Shylock (a.k.a. The Merchant of Malice) is one of the most sophisticated banking Trojan horse programs presently occupying the financial fraud threat landscape. From its humble beginnings in 2011, it has seen increased infections in the United Kingdom, Italy, and the United States. This is consistent with the increased number of targeted financial institutions over that time period. Shylock is currently targeting over 60 financial institutions with the majority of them operating in the United Kingdom.
The main purpose of Shylock is to perform a man-in-the-browser (MITB) attack against a configured list of target organization websites. The attack is used to steal user credentials and apply social engineering tactics in order to convince the user to perform fraudulent transactions at the target institution.
Recently, Shylock has begun downloading and executing complementary modules in order to beef up its functionality. The following modules have been developed and are being downloaded by the threat.
- Archiver (compresses recorded video files before uploading them to remote servers)
- BackSocks (enables the compromised computer to act as a proxy server)
- DiskSpread (enables Shylock to spread over attached, non-fixed, drives)
- Ftpgrabber (enables the collection of saved passwords from a variety of applications)
- MsgSpread (enables Shylock to spread through Skype instant messages)

Brief: Write what comes next in the passage about the Shylock banking Trojan, picking up after its final line.

Stored data:
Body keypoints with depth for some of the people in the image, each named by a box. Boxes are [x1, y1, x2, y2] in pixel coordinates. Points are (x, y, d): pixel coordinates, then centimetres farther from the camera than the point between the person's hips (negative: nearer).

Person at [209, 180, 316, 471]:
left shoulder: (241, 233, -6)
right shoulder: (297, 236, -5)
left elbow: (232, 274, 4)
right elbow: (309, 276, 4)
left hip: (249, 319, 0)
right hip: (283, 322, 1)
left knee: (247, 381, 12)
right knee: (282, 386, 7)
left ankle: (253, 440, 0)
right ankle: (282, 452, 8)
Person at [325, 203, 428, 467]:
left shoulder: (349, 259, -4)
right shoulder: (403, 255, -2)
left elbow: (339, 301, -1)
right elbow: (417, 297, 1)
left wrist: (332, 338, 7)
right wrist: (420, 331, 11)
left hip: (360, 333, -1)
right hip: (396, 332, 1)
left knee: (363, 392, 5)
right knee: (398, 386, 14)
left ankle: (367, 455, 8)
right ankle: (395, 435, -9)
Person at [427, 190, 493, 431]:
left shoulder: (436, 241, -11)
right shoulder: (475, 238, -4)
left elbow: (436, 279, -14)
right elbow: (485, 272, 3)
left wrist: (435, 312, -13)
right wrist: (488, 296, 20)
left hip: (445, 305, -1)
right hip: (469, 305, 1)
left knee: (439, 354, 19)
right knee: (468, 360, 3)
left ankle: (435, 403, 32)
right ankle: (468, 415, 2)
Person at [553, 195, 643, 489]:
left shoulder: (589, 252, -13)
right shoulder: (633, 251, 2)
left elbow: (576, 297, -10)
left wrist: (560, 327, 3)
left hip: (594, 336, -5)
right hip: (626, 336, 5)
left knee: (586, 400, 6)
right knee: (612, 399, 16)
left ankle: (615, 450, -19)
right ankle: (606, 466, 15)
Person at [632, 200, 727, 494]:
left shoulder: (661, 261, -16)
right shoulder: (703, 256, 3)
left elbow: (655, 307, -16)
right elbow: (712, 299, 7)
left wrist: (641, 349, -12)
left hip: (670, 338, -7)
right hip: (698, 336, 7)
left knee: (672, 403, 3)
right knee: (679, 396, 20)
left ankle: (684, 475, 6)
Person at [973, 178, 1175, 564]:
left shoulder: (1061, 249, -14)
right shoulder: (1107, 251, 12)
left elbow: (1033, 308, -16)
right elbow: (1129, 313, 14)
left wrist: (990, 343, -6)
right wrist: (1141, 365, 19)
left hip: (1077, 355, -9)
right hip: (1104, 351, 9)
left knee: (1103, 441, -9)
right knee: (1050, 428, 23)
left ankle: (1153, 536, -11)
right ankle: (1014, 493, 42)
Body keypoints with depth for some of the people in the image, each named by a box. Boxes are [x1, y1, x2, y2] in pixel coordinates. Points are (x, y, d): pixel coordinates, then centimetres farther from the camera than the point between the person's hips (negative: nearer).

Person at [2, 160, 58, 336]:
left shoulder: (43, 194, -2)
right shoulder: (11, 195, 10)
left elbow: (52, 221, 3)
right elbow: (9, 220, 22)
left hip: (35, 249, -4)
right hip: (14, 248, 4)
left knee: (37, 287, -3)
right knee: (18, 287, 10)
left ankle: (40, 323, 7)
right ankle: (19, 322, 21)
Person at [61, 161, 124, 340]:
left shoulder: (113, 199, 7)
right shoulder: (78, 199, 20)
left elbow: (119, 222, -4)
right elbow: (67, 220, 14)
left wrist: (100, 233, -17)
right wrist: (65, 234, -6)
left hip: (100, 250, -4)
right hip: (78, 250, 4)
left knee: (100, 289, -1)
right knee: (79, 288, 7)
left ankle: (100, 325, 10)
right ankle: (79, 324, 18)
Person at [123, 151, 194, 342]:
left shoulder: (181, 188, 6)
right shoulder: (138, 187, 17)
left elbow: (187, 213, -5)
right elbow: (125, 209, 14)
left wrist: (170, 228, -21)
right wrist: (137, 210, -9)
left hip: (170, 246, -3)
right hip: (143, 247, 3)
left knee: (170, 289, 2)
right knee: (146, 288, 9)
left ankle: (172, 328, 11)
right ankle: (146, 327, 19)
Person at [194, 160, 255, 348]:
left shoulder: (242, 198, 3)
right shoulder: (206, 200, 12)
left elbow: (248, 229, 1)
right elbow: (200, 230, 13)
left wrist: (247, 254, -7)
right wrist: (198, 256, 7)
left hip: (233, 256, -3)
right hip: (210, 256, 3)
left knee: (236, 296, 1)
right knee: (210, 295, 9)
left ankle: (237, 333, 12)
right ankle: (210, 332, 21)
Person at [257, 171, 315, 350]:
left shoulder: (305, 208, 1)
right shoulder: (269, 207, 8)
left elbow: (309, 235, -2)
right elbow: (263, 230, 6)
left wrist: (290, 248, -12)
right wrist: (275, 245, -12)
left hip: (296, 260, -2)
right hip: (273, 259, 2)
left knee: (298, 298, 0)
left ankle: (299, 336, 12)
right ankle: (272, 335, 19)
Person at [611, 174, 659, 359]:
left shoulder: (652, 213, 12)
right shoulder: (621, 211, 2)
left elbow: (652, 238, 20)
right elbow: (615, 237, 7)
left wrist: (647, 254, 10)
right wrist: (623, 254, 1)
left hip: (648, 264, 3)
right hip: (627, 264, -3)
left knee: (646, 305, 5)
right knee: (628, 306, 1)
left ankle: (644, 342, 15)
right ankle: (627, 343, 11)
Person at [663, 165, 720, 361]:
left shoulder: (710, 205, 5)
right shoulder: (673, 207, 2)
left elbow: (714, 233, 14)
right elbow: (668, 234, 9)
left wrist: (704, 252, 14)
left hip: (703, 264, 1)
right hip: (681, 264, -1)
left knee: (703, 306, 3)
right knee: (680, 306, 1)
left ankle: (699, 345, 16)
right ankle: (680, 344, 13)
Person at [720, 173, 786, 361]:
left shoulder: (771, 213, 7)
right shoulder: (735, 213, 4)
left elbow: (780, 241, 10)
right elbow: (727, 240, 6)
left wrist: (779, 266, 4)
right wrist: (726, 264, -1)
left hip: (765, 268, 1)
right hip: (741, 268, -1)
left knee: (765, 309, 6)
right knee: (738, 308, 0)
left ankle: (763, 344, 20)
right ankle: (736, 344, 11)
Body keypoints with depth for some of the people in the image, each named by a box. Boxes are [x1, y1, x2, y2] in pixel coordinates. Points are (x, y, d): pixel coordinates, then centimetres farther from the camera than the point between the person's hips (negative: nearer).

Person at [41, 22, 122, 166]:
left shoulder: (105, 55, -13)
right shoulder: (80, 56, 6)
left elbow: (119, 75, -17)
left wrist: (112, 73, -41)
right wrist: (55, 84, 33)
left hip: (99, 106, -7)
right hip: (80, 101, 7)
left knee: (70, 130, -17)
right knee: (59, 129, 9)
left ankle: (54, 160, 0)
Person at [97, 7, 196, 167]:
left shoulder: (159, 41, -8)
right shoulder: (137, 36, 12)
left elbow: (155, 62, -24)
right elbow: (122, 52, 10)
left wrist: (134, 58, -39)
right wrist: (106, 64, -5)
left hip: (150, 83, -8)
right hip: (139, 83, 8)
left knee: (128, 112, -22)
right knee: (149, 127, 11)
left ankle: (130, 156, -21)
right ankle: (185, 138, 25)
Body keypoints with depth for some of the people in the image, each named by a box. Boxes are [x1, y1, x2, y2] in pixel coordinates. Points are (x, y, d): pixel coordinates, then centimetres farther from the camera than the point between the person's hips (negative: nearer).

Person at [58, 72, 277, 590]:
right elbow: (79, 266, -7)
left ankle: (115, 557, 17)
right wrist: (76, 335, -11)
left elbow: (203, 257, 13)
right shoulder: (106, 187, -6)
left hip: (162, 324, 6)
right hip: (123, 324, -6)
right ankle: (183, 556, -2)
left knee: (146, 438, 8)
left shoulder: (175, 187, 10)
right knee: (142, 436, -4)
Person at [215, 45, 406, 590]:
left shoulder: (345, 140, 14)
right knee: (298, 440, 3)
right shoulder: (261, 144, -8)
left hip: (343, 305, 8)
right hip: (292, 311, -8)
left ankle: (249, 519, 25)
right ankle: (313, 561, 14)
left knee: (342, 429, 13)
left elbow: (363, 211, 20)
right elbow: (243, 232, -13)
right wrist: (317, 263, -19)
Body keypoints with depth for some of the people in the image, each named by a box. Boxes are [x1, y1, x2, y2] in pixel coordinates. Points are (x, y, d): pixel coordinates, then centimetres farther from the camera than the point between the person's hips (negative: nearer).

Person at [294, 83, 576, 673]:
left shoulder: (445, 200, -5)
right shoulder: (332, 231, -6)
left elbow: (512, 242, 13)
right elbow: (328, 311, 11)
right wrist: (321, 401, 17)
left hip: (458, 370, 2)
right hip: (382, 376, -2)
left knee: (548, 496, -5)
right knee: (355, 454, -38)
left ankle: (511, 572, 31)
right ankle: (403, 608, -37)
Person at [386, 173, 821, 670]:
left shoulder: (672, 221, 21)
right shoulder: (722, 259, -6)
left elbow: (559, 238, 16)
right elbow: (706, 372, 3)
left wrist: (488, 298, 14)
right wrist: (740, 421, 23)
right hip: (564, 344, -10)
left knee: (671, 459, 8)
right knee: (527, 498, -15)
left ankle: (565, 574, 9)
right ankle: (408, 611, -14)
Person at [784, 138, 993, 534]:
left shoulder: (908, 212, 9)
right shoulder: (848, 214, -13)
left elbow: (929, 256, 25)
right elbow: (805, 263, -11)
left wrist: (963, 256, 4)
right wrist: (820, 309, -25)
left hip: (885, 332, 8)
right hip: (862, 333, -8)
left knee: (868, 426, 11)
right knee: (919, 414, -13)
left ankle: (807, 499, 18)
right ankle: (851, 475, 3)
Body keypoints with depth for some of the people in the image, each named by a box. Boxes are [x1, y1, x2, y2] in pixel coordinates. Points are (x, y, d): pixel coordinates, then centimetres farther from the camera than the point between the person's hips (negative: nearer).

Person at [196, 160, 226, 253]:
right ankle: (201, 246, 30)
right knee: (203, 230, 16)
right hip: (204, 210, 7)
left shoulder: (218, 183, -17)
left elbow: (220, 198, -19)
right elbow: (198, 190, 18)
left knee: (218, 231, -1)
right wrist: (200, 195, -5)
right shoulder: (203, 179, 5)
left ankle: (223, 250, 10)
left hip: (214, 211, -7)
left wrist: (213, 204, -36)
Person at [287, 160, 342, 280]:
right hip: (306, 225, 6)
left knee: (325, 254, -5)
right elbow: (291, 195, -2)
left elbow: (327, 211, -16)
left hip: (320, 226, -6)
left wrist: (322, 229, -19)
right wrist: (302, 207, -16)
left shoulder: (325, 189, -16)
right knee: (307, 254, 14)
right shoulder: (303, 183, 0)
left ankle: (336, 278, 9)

Exercise response:
- VNC (provides the attacker with a remote desktop connection to the compromised computer)
The Trojan employs a robust infrastructure that allows for redundancy and load-balancing during periods of high traffic, whereby servers will redirect compromised computers to another server depending on the number of incoming connections.
The first level of servers belonging to this threat has been identified and can be categorized into the following three groups:
- Central command-and-control (C&C) servers (responsible for botnet control and maintenance)
- VNC and Backsocks servers (enable remote control during transactions)
Figure 1. Groups of servers utilized in Shylock’s infrastructure
These are proxy servers that are used to control the main component. The main purpose of these servers is to maintain the Shylock infection base by providing the following updated configuration files and modules to compromised computers:
- Binary files
- A hijackcfg module
- A httpinject module
When a compromised computer performs one of the new, additional modules, it sends a report log to the C&C server. These logs are then redirected to the appropriate server using encrypted communication-the servers act as a secure socket layer (SSL) to each other. The servers use the following protocols when communicating with each other:
- SSH is fingerprinted as ”Debian 6” (”OpenSSH 5.5p1 Debian 6+squeeze1 (protocol 2.0)”)
- HTTPS response includes ”CentOS” (”Server: Apache/2.2.15 (CentOS)”)
Five central C&C servers are currently controlling the Shylock botnet. These servers are situated in Germany and the United States at various hosting providers.
Evidence of a strain migration
At first, Shylock was specifically targeting computers located in the United Kingdom but it is now spreading to other countries. Also, as some financial institutions become less desirable as targets, either due to increased security measures or a lack of high-value business accounts, Shylock is refocusing its attacks on those offering potentially larger returns.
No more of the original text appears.